Web Posted: 08/02/2006 12:24 AM CDT

Jeorge Zarazua
Express-News Staff Writer

A Florida-based prison management company announced Tuesday that it will expand the South Texas Detention Complex in Pearsall to house an additional 884 immigration detainees, increasing the capacity to 1,904.
GEO Group Inc. said the expansion will not require new construction and has been approved to meet the future bed needs of U.S. Immigration and Customs Enforcement as it implements its "Secure Border Initiative" on the nation's southern border.

Carl Rusnok, an ICE spokesman in Dallas, said the expansion is one of several the agency has secured this month, which will increase its detention capacity by 1,500 beds to a total of 22,800.

Aside from the Pearsall complex, ICE has contracted to have 500 beds available at a detention facility in Raymondville, Rusnok said. That facility, which uses tent-like domes for detainees, opened Tuesday.

A lack of detention space was blamed for the country's "catch and release" policy, under which more than 80 percent of undocumented immigrants who were freed failed to appear at court hearings.

Mexican detainees often opt for "voluntary departure" and are released to Mexico at the border, but most non-Mexican detainees go through formal deportation proceedings, and their numbers in recent years overwhelmed the government's detention space.

Two months ago, President Bush vowed to end the practice, calling it "unacceptable," and said more detention centers would be built. Bush is scheduled to visit the Rio Grande Valley on Thursday to discuss immigration issues.

"ICE is not only adding bed space, but using bed space more efficiently to achieve a policy of 'catch and remove' at the Southwest border," said Julie Myers, ICE assistant secretary, in a statement.
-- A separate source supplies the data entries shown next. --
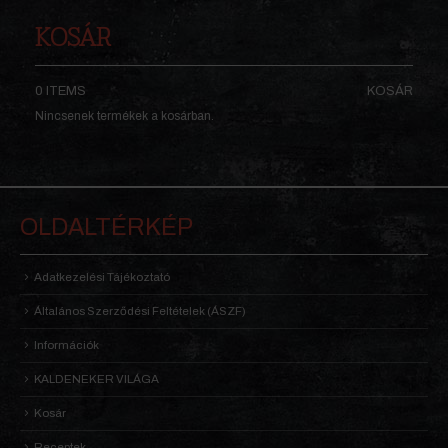
KOSÁR
0 ITEMS
KOSÁR
Nincsenek termékek a kosárban.
OLDALTÉRKÉP
Adatkezelési Tájékoztató
Általános Szerződési Feltételek (ÁSZF)
Információk
KALDENEKER VILÁGA
Kosár
Receptek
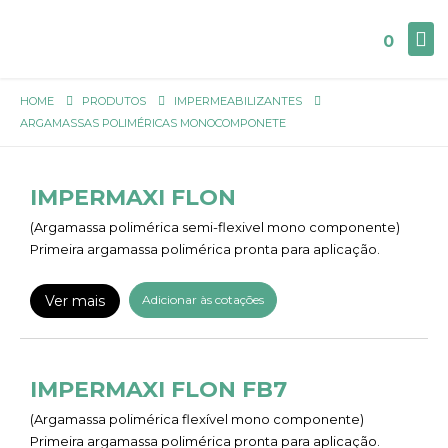
0
HOME
PRODUTOS
IMPERMEABILIZANTES
ARGAMASSAS POLIMÉRICAS MONOCOMPONETE
IMPERMAXI FLON
(Argamassa polimérica semi-flexivel mono componente)
Primeira argamassa polimérica pronta para aplicação.
Ver mais
Adicionar às cotações
IMPERMAXI FLON FB7
(Argamassa polimérica flexível mono componente)
Primeira argamassa polimérica pronta para aplicação.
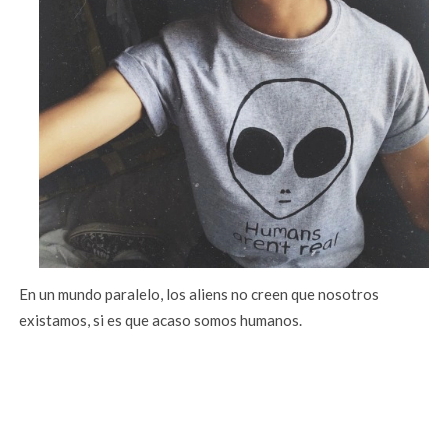
En un mundo paralelo, los aliens no creen que nosotros
existamos, si es que acaso somos humanos.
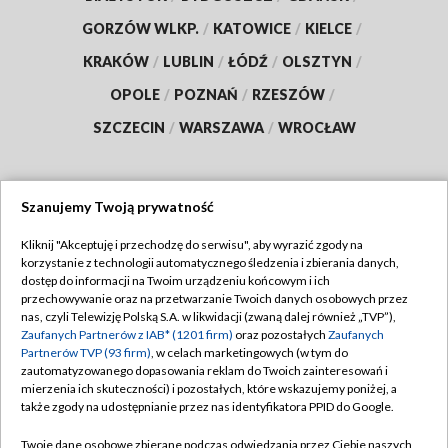
GORZÓW WLKP.
/
KATOWICE
/
KIELCE
/
KRAKÓW
/
LUBLIN
/
ŁÓDŹ
/
OLSZTYN
/
OPOLE
/
POZNAŃ
/
RZESZÓW
/
SZCZECIN
/
WARSZAWA
/
WROCŁAW
Szanujemy Twoją prywatność
Dołącz do nas:
Kliknij "Akceptuję i przechodzę do serwisu", aby wyrazić zgody na
korzystanie z technologii automatycznego śledzenia i zbierania danych,
TVP
dostęp do informacji na Twoim urządzeniu końcowym i ich
Abonament TVP
przechowywanie oraz na przetwarzanie Twoich danych osobowych przez
Regulamin TVP
nas, czyli Telewizję Polską S.A. w likwidacji (zwaną dalej również „TVP”),
Emisja w TVP
Zaufanych Partnerów z IAB* (1201 firm)
oraz pozostałych
Zaufanych
Polityka prywatności
Partnerów TVP (93 firm)
, w celach marketingowych (w tym do
Centrum informacji TVP
Moje zgody
zautomatyzowanego dopasowania reklam do Twoich zainteresowań i
mierzenia ich skuteczności) i pozostałych, które wskazujemy poniżej, a
Naziemna Telewizja Cyfrowa
Pomoc
także zgody na udostępnianie przez nas identyfikatora PPID do Google.
Sklep TVP
Biuro reklamy
Twoje dane osobowe zbierane podczas odwiedzania przez Ciebie naszych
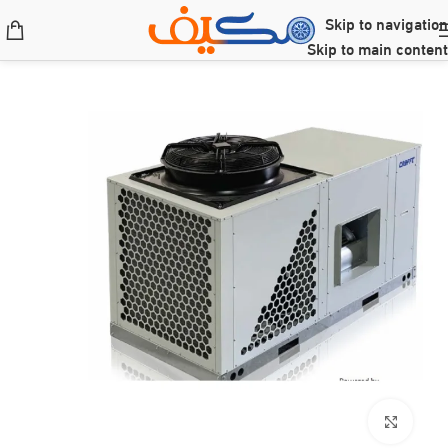
Skip to navigation
Skip to main content
Click to enlarge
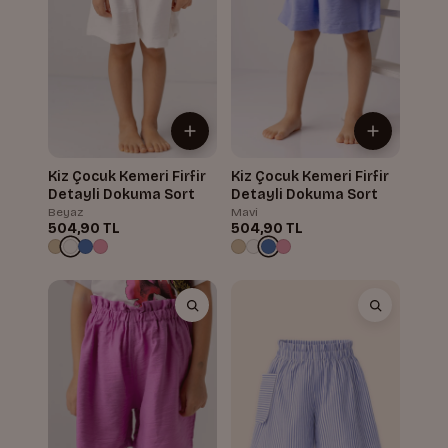
Kiz Çocuk Kemeri Firfir
Kiz Çocuk Kemeri Firfir
Detayli Dokuma Sort
Detayli Dokuma Sort
Beyaz
Mavi
504,90 TL
504,90 TL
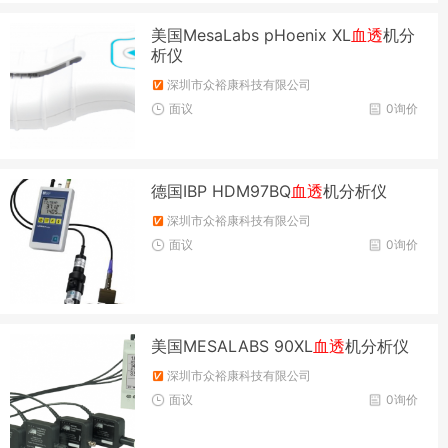
美国MesaLabs pHoenix XL
血透
机分
析仪
深圳市众裕康科技有限公司
面议
0询价
德国IBP HDM97BQ
血透
机分析仪
深圳市众裕康科技有限公司
面议
0询价
美国MESALABS 90XL
血透
机分析仪
深圳市众裕康科技有限公司
面议
0询价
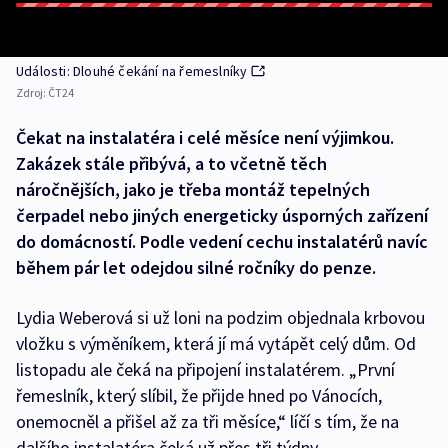
Události: Dlouhé čekání na řemeslníky
Zdroj:
ČT24
Čekat na instalatéra i celé měsíce není výjimkou.
Zakázek stále přibývá, a to včetně těch
náročnějších, jako je třeba montáž tepelných
čerpadel nebo jiných energeticky úsporných zařízení
do domácností. Podle vedení cechu instalatérů navíc
během pár let odejdou silné ročníky do penze.
Lydia Weberová si už loni na podzim objednala krbovou
vložku s výměníkem, která jí má vytápět celý dům. Od
listopadu ale čeká na připojení instalatérem. „První
řemeslník, který slíbil, že přijde hned po Vánocích,
onemocněl a přišel až za tři měsíce,“ líčí s tím, že na
dalšího instalatéra čeká už přes tři týdny.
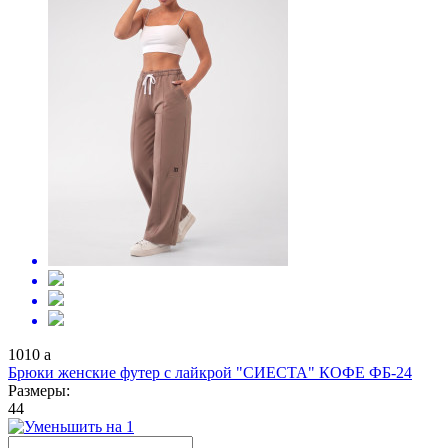
1010
a
Брюки женские футер с лайкрой "СИЕСТА" КОФЕ ФБ-24
Размеры:
44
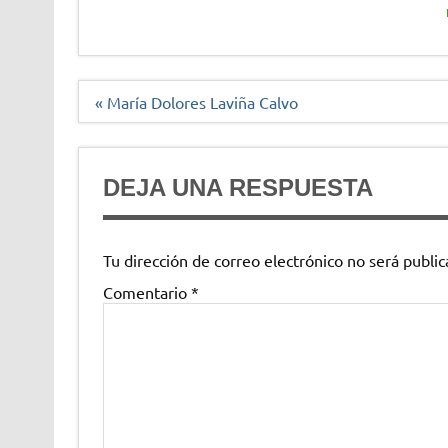
Navegación
« María Dolores Laviña Calvo
de
entradas
DEJA UNA RESPUESTA
Tu dirección de correo electrónico no será public
Comentario
*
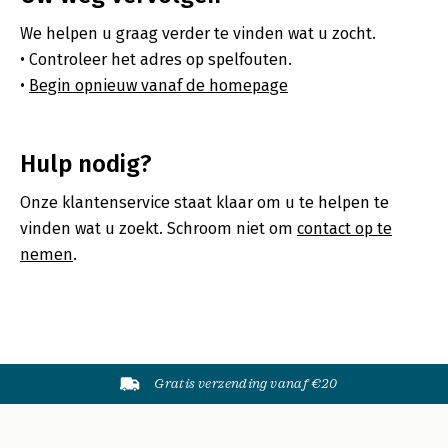
We helpen u graag verder te vinden wat u zocht.
Controleer het adres op spelfouten.
Begin opnieuw vanaf de homepage
Hulp nodig?
Onze klantenservice staat klaar om u te helpen te
vinden wat u zoekt. Schroom niet om
contact op te
nemen
.
Gratis verzending vanaf €20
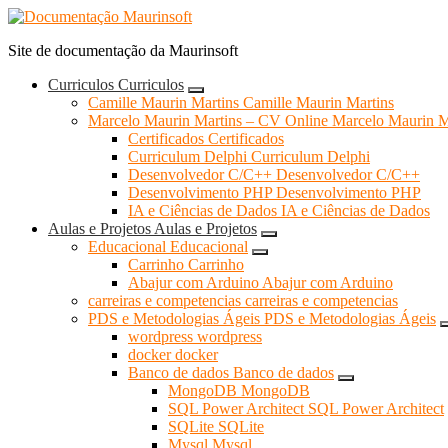
Pular
para
Site de documentação da Maurinsoft
o
conteúdo
Curriculos
Curriculos
Camille Maurin Martins
Camille Maurin Martins
Marcelo Maurin Martins – CV Online
Marcelo Maurin M
Certificados
Certificados
Curriculum Delphi
Curriculum Delphi
Desenvolvedor C/C++
Desenvolvedor C/C++
Desenvolvimento PHP
Desenvolvimento PHP
IA e Ciências de Dados
IA e Ciências de Dados
Aulas e Projetos
Aulas e Projetos
Educacional
Educacional
Carrinho
Carrinho
Abajur com Arduino
Abajur com Arduino
carreiras e competencias
carreiras e competencias
PDS e Metodologias Ágeis
PDS e Metodologias Ágeis
wordpress
wordpress
docker
docker
Banco de dados
Banco de dados
MongoDB
MongoDB
SQL Power Architect
SQL Power Architect
SQLite
SQLite
Mysql
Mysql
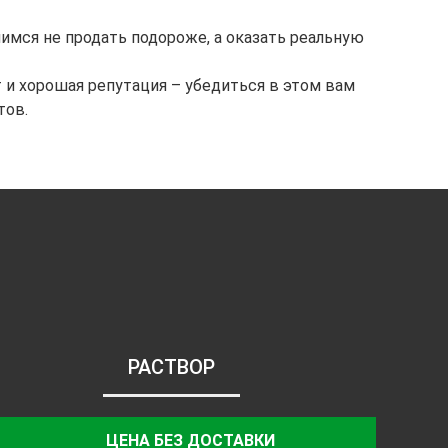
имся не продать подороже, а оказать реальную
 и хорошая репутация – убедиться в этом вам
тов.
РАСТВОР
ЦЕНА БЕЗ ДОСТАВКИ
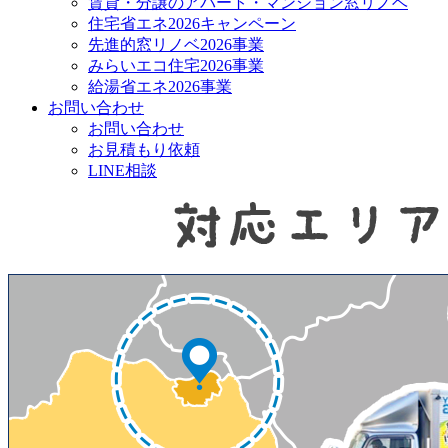
賃貸・分譲のアパート・マンション窓リノベ
住宅省エネ2026キャンペーン
先進的窓リノベ2026事業
みらいエコ住宅2026事業
給湯省エネ2026事業
お問い合わせ
お問い合わせ
お見積もり依頼
LINE相談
Bush's visit comes a week after Homeland Security Secretary Michael Chertoff announced that ICE was close to ending the "catch and release" policy, saying the agency had achieved a "catch, detain and remove" policy for all categories of undocumented immigrants caught at the border except those from El Salvador.

Chertoff recently told a U.S. House subcommittee that ICE has begun detaining all Salvadorans apprehended along the Southwest border in every sector except the Rio Grande. As more beds come on line, the "catch and release" practice would stop, he said.

But Bob Libal of Grassroots Leadership, an Austin-based nonprofit group that opposes privately run prisons, said the government should focus on reforming immigration policy rather than building new jails.

"It's sad," Libal said. "Instead of searching for a more comprehensive immigration solution, it seems that DHS (Department of Homeland Security), ICE and the administration want to go to a 'detain and deport' policy."

He said the winners are the private prison companies "looking to make money off a crackdown on what are largely nonviolent border crossers."

In an announcement, the GEO Group said the Pearsall expansion is expected to generate about $11.3 million annually in additional operating revenue from the government.